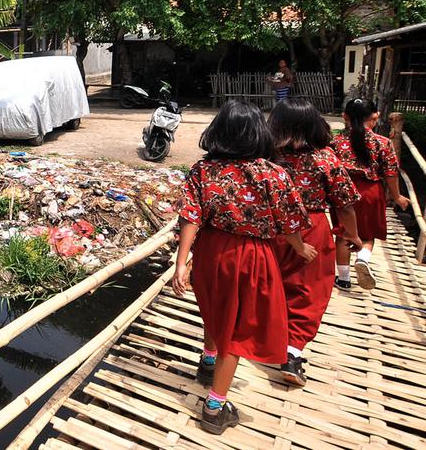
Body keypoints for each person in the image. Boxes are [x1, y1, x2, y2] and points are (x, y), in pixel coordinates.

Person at [173, 100, 316, 435]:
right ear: (258, 133)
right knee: (237, 331)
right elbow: (289, 223)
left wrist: (182, 263)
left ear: (219, 130)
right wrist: (300, 248)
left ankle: (208, 362)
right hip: (252, 257)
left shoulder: (202, 170)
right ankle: (214, 407)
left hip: (210, 253)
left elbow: (189, 217)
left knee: (215, 310)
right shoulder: (274, 174)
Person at [267, 99, 361, 386]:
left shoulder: (266, 157)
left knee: (270, 283)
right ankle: (291, 353)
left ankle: (257, 337)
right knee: (310, 290)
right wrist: (353, 235)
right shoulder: (326, 159)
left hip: (269, 227)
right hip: (312, 227)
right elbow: (344, 205)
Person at [331, 98, 409, 290]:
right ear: (374, 117)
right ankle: (363, 259)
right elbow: (391, 173)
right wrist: (397, 196)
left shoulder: (336, 142)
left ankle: (343, 279)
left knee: (343, 234)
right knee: (367, 234)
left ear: (345, 117)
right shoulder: (383, 142)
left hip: (343, 192)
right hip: (371, 192)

________________________

TASK ITEM —
Find every line of the data that holds the string "knee", then say how many there are and nothing else.

WRITTEN ANSWER —
6